§ **JOB**
Lift every line from the entries that includes the word "hast".

Data records
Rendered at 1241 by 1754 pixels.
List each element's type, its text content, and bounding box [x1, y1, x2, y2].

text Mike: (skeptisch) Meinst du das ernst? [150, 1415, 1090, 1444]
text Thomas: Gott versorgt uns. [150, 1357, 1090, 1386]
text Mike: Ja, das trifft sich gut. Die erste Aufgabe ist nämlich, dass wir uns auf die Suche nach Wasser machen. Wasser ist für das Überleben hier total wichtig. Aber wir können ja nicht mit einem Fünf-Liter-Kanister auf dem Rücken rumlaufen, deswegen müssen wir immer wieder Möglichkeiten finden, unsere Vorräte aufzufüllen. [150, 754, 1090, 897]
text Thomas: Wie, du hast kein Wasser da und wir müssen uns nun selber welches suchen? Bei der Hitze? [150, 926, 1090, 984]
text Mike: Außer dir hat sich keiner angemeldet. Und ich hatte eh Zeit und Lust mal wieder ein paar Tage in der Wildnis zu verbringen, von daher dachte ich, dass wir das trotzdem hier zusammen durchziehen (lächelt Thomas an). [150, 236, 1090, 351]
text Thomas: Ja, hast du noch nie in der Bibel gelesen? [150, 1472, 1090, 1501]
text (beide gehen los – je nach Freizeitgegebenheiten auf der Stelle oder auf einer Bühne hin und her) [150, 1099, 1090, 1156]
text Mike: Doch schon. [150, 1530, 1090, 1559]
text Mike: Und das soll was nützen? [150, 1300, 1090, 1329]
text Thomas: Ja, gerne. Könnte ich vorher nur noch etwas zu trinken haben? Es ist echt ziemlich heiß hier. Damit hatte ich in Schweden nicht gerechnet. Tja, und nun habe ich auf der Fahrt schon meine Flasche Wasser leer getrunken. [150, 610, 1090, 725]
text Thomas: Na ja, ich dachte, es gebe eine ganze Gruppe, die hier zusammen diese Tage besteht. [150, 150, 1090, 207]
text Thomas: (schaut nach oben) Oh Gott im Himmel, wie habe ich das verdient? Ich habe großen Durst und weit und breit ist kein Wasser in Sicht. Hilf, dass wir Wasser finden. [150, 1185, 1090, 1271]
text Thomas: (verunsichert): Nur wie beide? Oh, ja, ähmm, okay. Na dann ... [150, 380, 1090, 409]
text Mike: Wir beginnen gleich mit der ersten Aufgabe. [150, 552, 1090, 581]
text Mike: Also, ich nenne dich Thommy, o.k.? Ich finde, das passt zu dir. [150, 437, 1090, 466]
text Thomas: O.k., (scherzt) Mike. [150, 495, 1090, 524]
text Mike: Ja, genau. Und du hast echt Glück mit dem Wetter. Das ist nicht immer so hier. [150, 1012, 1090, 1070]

§ **OUTPUT OF THE EXERCISE**
text Thomas: Wie, du hast kein Wasser da und wir müssen uns nun selber welches suchen? Bei der Hitze? [150, 926, 1090, 984]
text Thomas: Ja, hast du noch nie in der Bibel gelesen? [150, 1472, 1090, 1501]
text Mike: Ja, genau. Und du hast echt Glück mit dem Wetter. Das ist nicht immer so hier. [150, 1012, 1090, 1070]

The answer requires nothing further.